Cette photographie a quelque chose d'une image volée. A qui ? A personne, si ce n'est au fait que, dans les assemblées générales des entreprises (AG), journalistes et photographes ne sont pas toujours les bienvenus au premier rang. Ici, nous sommes au studio 104 de la Maison de la radio, qui accueillait 600 salariés de Radio France face à leur PDG, Mathieu Gallet. Prise le 20 mars, la photographie accompagnait l'événement que Libération consacrait jeudi au conflit à Radio France.
Arnaud Contreras, producteur à France Culture et photographe, était présent à l'AG. «Une question a été posée à Mathieu Gallet. Il est venu s'asseoir pour répondre. Un grand murmure dans la salle l'a accompagné. Une sorte de "eh ben, le président s'assied". J'ai sorti mon téléphone et j'ai pris une photo avec un filtre noir et blanc, en laissant mon Leica argentique sur mes genoux.» Contreras a fait comme beaucoup de ses collègues, les bras tendus avec les smartphones formant une pinède plastique que l'on retrouve dans n'importe quel événement public. Pourquoi sortir son téléphone et garder le mémo de ce moment, qui n'a rien de l'apparition impromptue d'une célébrité ou d'un détail trop LOL dans la rue ? «A Radio France, beaucoup prennent des photos du conflit et les diffusent sur les réseaux sociaux pour que : 1) les auditeurs soient au courant, 2) le réseau France Bleu, hors de Paris, suive le mouvement.» Le service photo de Libération a demandé à Contreras de lui envoyer l'image, et l'a retravaillée numériquement, lui apportant du grain pour qu'elle soit publiable.
Que voit-on sur cette image, prise en plein cœur d'un conflit social ? Curieusement, une forme de calme, probablement accentué par le noir et blanc.

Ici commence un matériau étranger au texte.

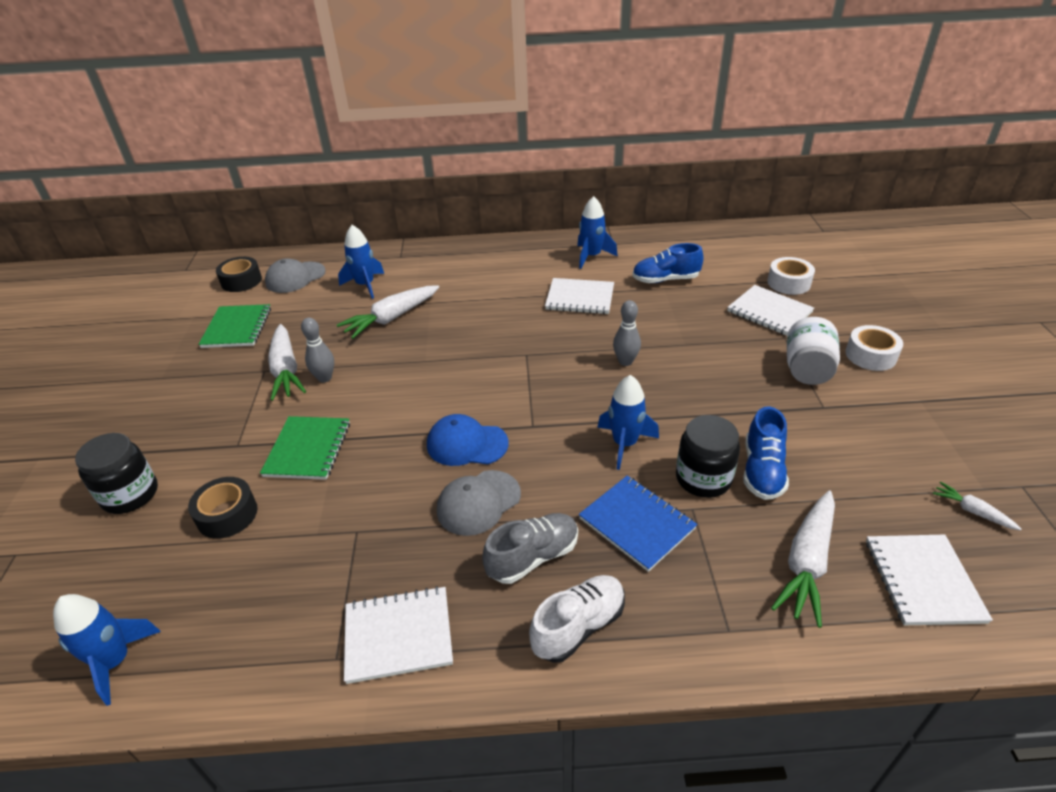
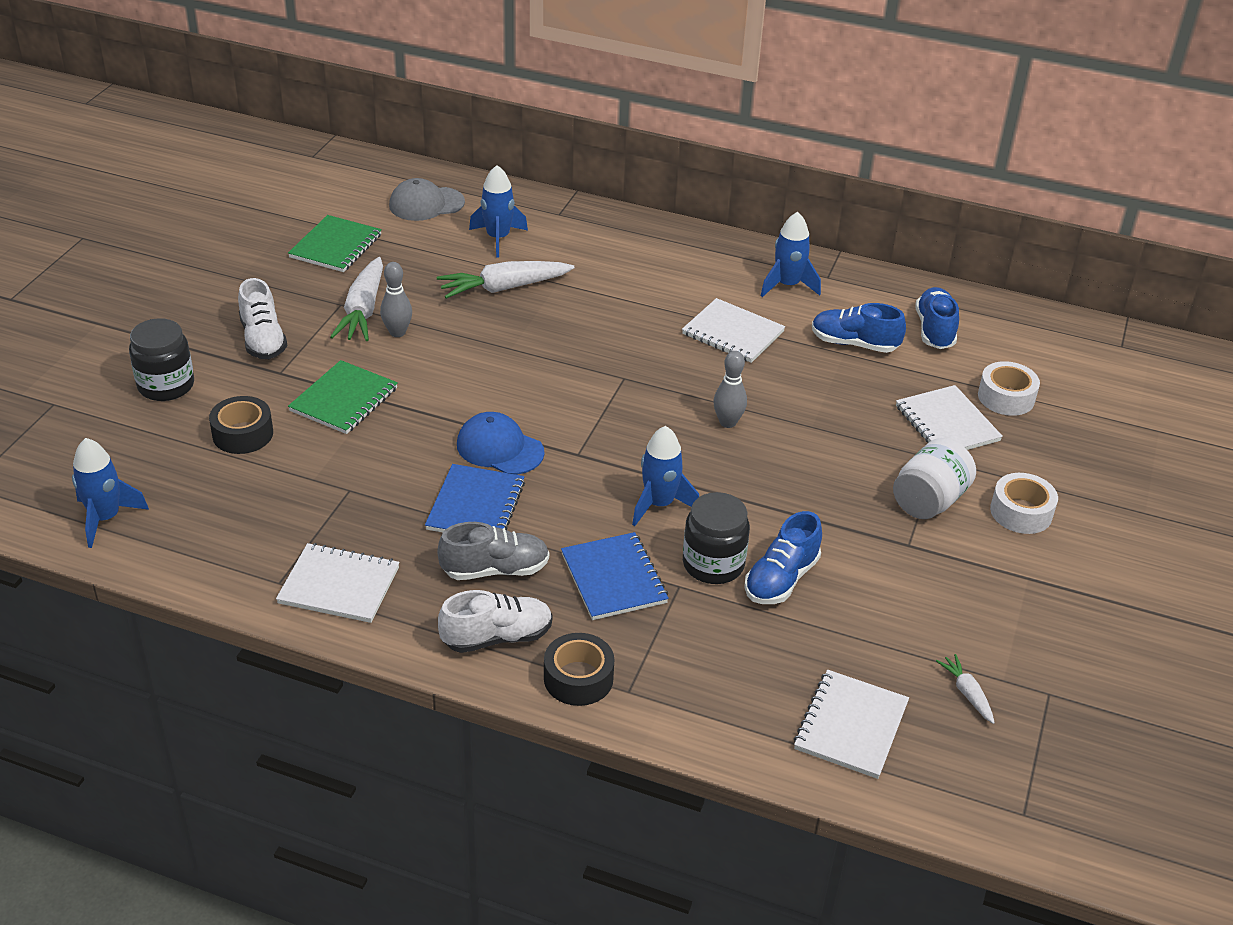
camera: 20 degrees right, 0 degrees up
(208, 422) = (263, 340): none -> white shoe
(241, 281) = (366, 190): black tape -> black tape (578, 678)
(478, 502) = (476, 506): grey cap -> blue notebook
(707, 255) = (934, 330): none -> blue shoe
(807, 563) = (750, 670): white carrot -> none

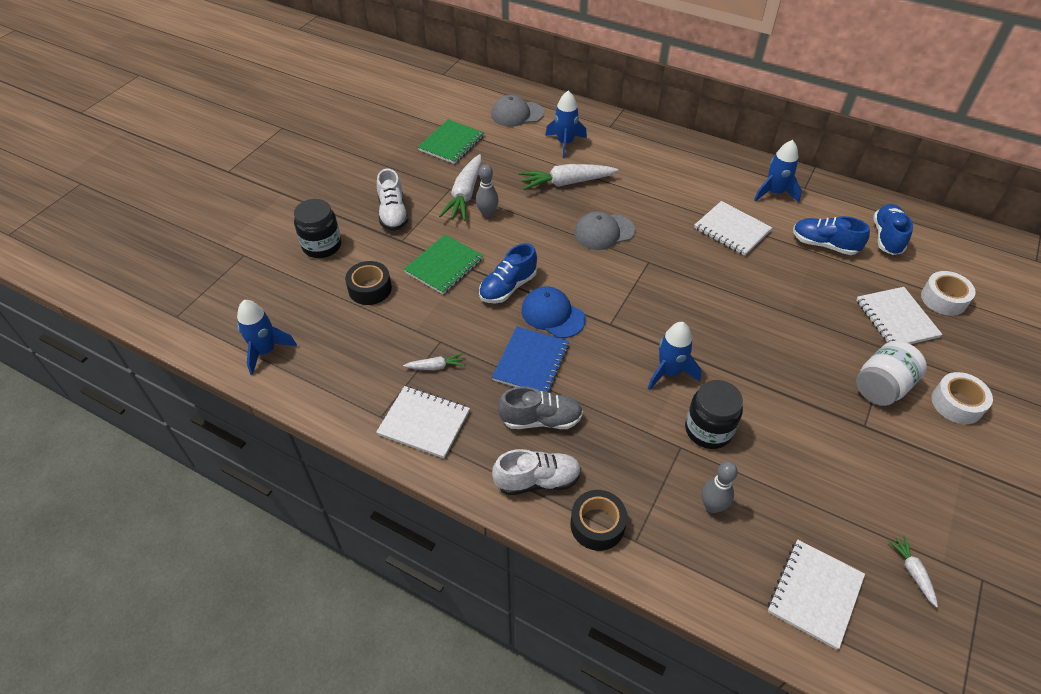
camera: 10 degrees right, 10 degrees up
(347, 520) = (436, 366): none -> white carrot
(561, 345) = (604, 232): none -> grey cap
(614, 578) = (630, 435): blue notebook -> none
(728, 422) = (725, 305): grey bowling pin -> grey bowling pin (712, 506)
(781, 579) = (761, 448): blue shoe -> blue shoe (508, 287)

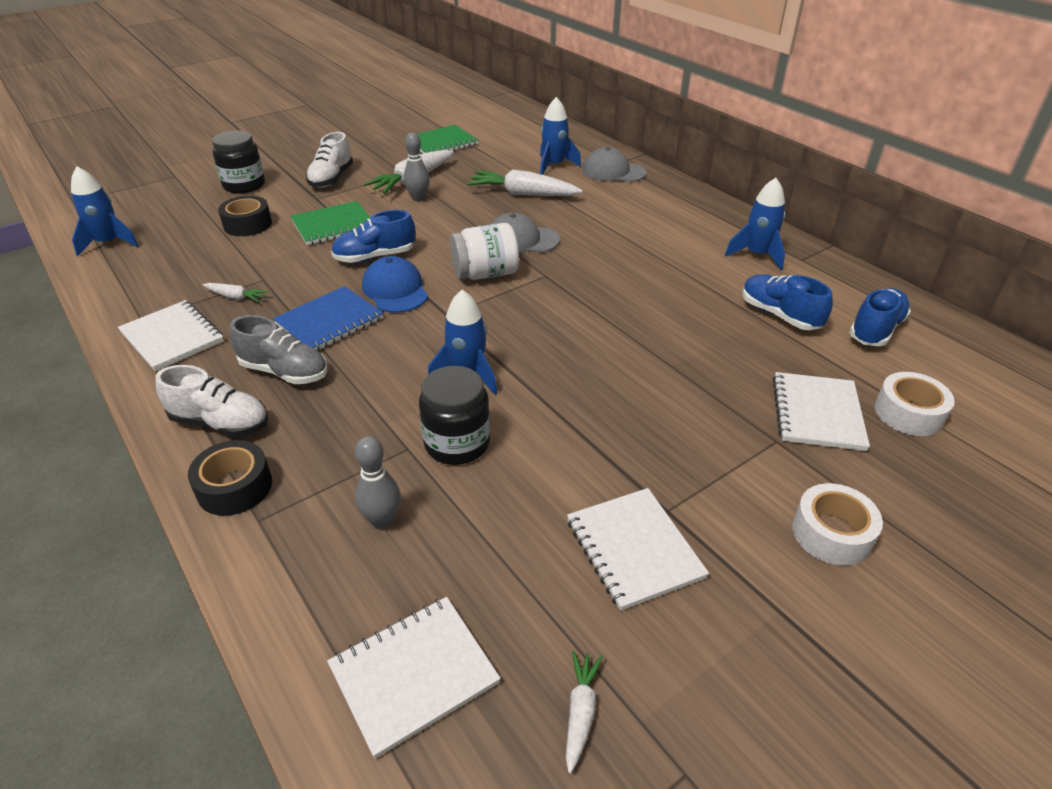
camera: 25 degrees right, 10 degrees down
(517, 114) = (528, 136): grey cap -> grey cap (613, 171)
(732, 230) = (671, 273): white notebook -> white notebook (634, 549)
(881, 387) = (730, 477): white jar -> white jar (485, 274)

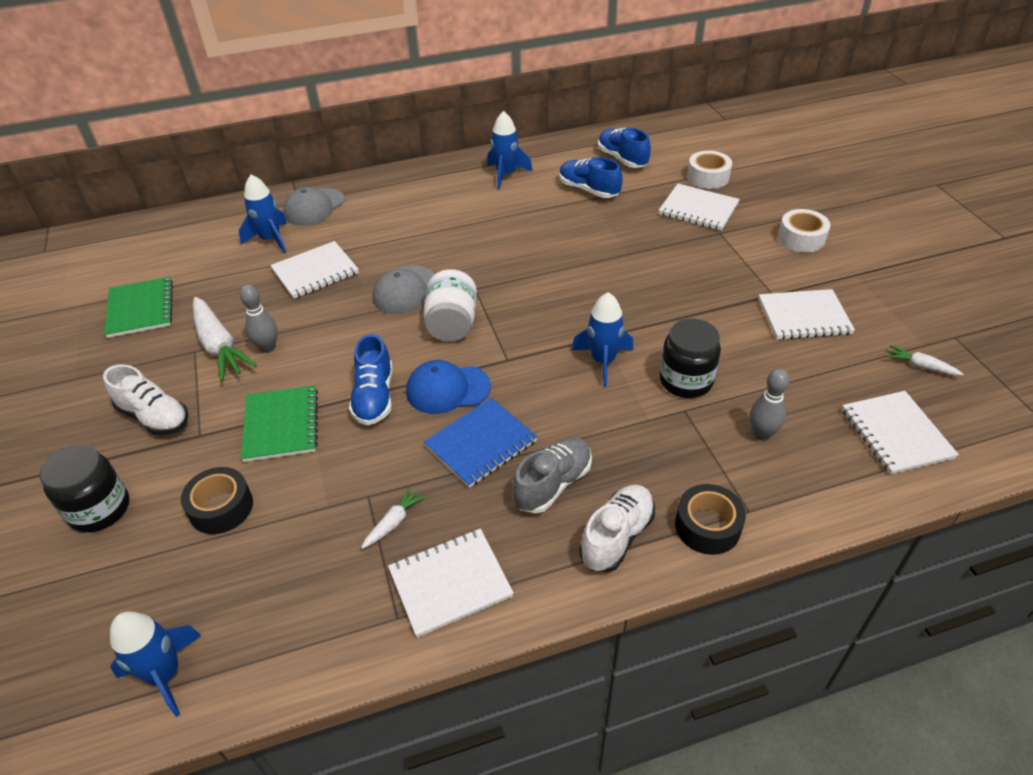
camera: 70 degrees left, 5 degrees up
(329, 321) = (481, 444): blue notebook -> blue notebook turned 75 degrees clockwise
(523, 194) = (315, 272): white carrot -> white notebook
(779, 315) = (588, 190): blue shoe -> blue shoe turned 60 degrees clockwise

Et, dans ce studio 104, ce qui frappe, ce sont moins les cris de la foule que les sculptures murales tortueuses. Ou cette lumière qui tombe du ciel, comme la Descente du Saint Esprit du Titien à la Salute, à Venise, mais passée à la moulinette de l'architecture sixties d'Henry Bernard, auteur de la Maison ronde.
Et puis, il y a «le patron», la silhouette cravatée et dessinée assise sur le bord de l’estrade. Pas debout, comme le gourou hystérique d’une entreprise de technologies à la Steve Jobs, mais pas non plus «slammant» la foule des équipes de Radio France. Gallet s’approche d’eux mais ne se fond pas, son corps se détache de la masse avec le fond blanc clinique de l’estrade. Dans cette image, on ne voit pas de regards. Celui de Gallet fuit vers l’horizon des employés qui ont les leurs concentrés sur ce beau technocrate. Il y a juste cette dame, sosie de Catherine Breillat, qui surgit à droite du cadre et observe l’appareil, comme si elle avait été rajoutée numériquement.
Et si une partie du problème de «l’affaire Mathieu Gallet» était une question d’espace ? De ce bureau refait à grands frais, à l’image d’un courtisan de Versailles réaménageant son placard à peine une faveur obtenue, de ces sièges de cuir de la berline, attelage des seigneurs actuels. Dans ce studio 104 qui n’est ni privé ni public, dans une ambiance de contestation, se pose la question de ce qu’est un homme de pouvoir de nos jours. Gallet est presque pataud, ne sachant pas se justifier de sa nature d’avatar d’une France d’autrefois, où la fonction publique faisait de l’homme un prince dans son administration, avec tous les us qui vont avec. Cette image signe l’impossibilité du pouvoir (français) à se renouveler, à passer du modernisme d’hier, qui n’était pas seulement architectural, à une réelle modernité.